Exercise material >>
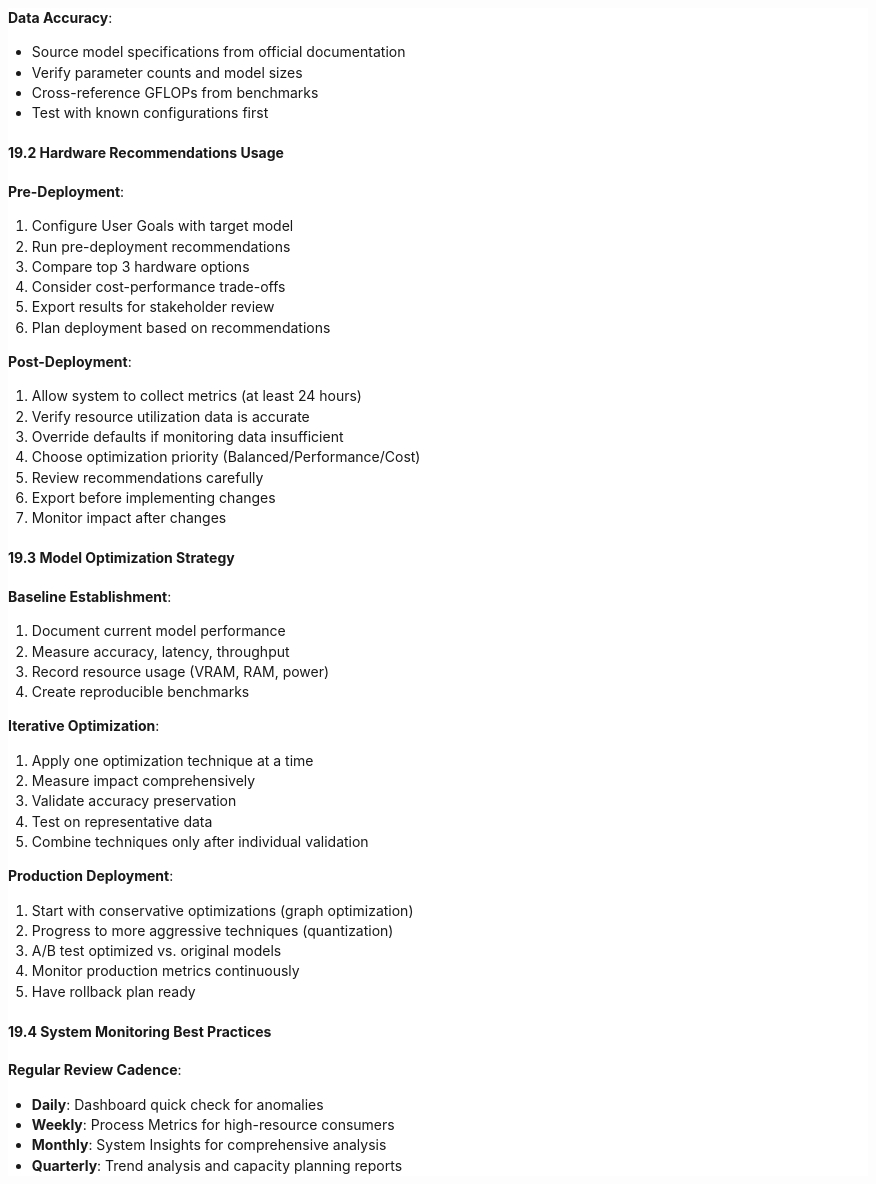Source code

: **Data Accuracy**:
- Source model specifications from official documentation
- Verify parameter counts and model sizes
- Cross-reference GFLOPs from benchmarks
- Test with known configurations first

#### 19.2 Hardware Recommendations Usage

**Pre-Deployment**:
1. Configure User Goals with target model
2. Run pre-deployment recommendations
3. Compare top 3 hardware options
4. Consider cost-performance trade-offs
5. Export results for stakeholder review
6. Plan deployment based on recommendations

**Post-Deployment**:
1. Allow system to collect metrics (at least 24 hours)
2. Verify resource utilization data is accurate
3. Override defaults if monitoring data insufficient
4. Choose optimization priority (Balanced/Performance/Cost)
5. Review recommendations carefully
6. Export before implementing changes
7. Monitor impact after changes

#### 19.3 Model Optimization Strategy

**Baseline Establishment**:
1. Document current model performance
2. Measure accuracy, latency, throughput
3. Record resource usage (VRAM, RAM, power)
4. Create reproducible benchmarks

**Iterative Optimization**:
1. Apply one optimization technique at a time
2. Measure impact comprehensively
3. Validate accuracy preservation
4. Test on representative data
5. Combine techniques only after individual validation

**Production Deployment**:
1. Start with conservative optimizations (graph optimization)
2. Progress to more aggressive techniques (quantization)
3. A/B test optimized vs. original models
4. Monitor production metrics continuously
5. Have rollback plan ready

#### 19.4 System Monitoring Best Practices

**Regular Review Cadence**:
- **Daily**: Dashboard quick check for anomalies
- **Weekly**: Process Metrics for high-resource consumers
- **Monthly**: System Insights for comprehensive analysis
- **Quarterly**: Trend analysis and capacity planning reports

Requirement >> Retype all of the items above line for line, keeping every character as it appears. Leave the pictures out of your answer.

Solution to the exercise >>
Source code

: **Data Accuracy**:
- Source model specifications from official documentation
- Verify parameter counts and model sizes
- Cross-reference GFLOPs from benchmarks
- Test with known configurations first

#### 19.2 Hardware Recommendations Usage

**Pre-Deployment**:
1. Configure User Goals with target model
2. Run pre-deployment recommendations
3. Compare top 3 hardware options
4. Consider cost-performance trade-offs
5. Export results for stakeholder review
6. Plan deployment based on recommendations

**Post-Deployment**:
1. Allow system to collect metrics (at least 24 hours)
2. Verify resource utilization data is accurate
3. Override defaults if monitoring data insufficient
4. Choose optimization priority (Balanced/Performance/Cost)
5. Review recommendations carefully
6. Export before implementing changes
7. Monitor impact after changes

#### 19.3 Model Optimization Strategy

**Baseline Establishment**:
1. Document current model performance
2. Measure accuracy, latency, throughput
3. Record resource usage (VRAM, RAM, power)
4. Create reproducible benchmarks

**Iterative Optimization**:
1. Apply one optimization technique at a time
2. Measure impact comprehensively
3. Validate accuracy preservation
4. Test on representative data
5. Combine techniques only after individual validation

**Production Deployment**:
1. Start with conservative optimizations (graph optimization)
2. Progress to more aggressive techniques (quantization)
3. A/B test optimized vs. original models
4. Monitor production metrics continuously
5. Have rollback plan ready

#### 19.4 System Monitoring Best Practices

**Regular Review Cadence**:
- **Daily**: Dashboard quick check for anomalies
- **Weekly**: Process Metrics for high-resource consumers
- **Monthly**: System Insights for comprehensive analysis
- **Quarterly**: Trend analysis and capacity planning reports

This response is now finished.